#### TASK OBJECTIVE
Transcribe the records below exactly as they appear, omitting any pictures.

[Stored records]
━━━━━━━━━━━━━━━━━━━━━━━━━━━━━━

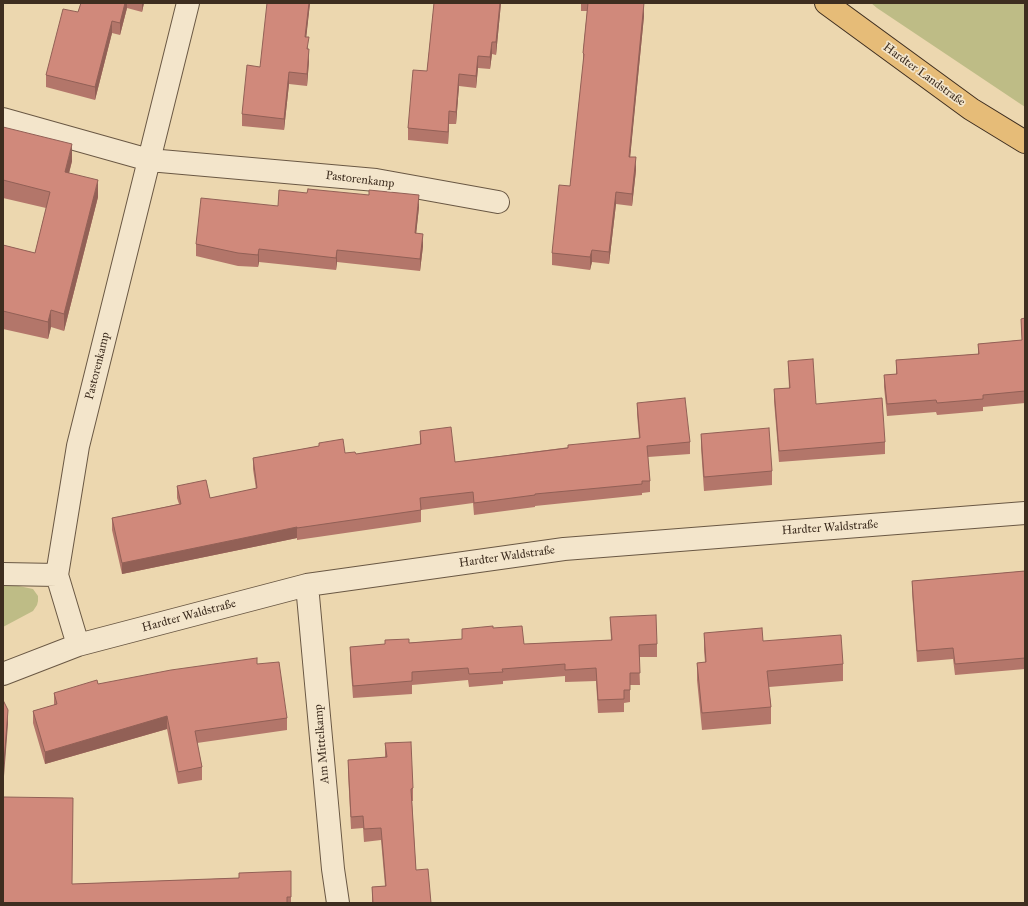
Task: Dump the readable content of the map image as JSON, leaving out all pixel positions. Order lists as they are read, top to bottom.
{
  "streets": {
    "main road": ["Hardter Landstraße"],
    "street": ["Pastorenkamp", "Hardter Waldstraße", "Am Mittelkamp"]
  },
  "crossings": [
    ["Pastorenkamp", "Hardter Waldstraße"],
    ["Hardter Waldstraße", "Am Mittelkamp"]
  ]
}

━━━━━━━━━━━━━━━━━━━━━━━━━━━━━━

#### TASK OUTPUT
Task: Dump the readable content of the map image as JSON, leaving out all pixel positions. Order lists as they are read, top to bottom.
{
  "streets": {
    "main road": ["Hardter Landstraße"],
    "street": ["Pastorenkamp", "Hardter Waldstraße", "Am Mittelkamp"]
  },
  "crossings": [
    ["Pastorenkamp", "Hardter Waldstraße"],
    ["Hardter Waldstraße", "Am Mittelkamp"]
  ]
}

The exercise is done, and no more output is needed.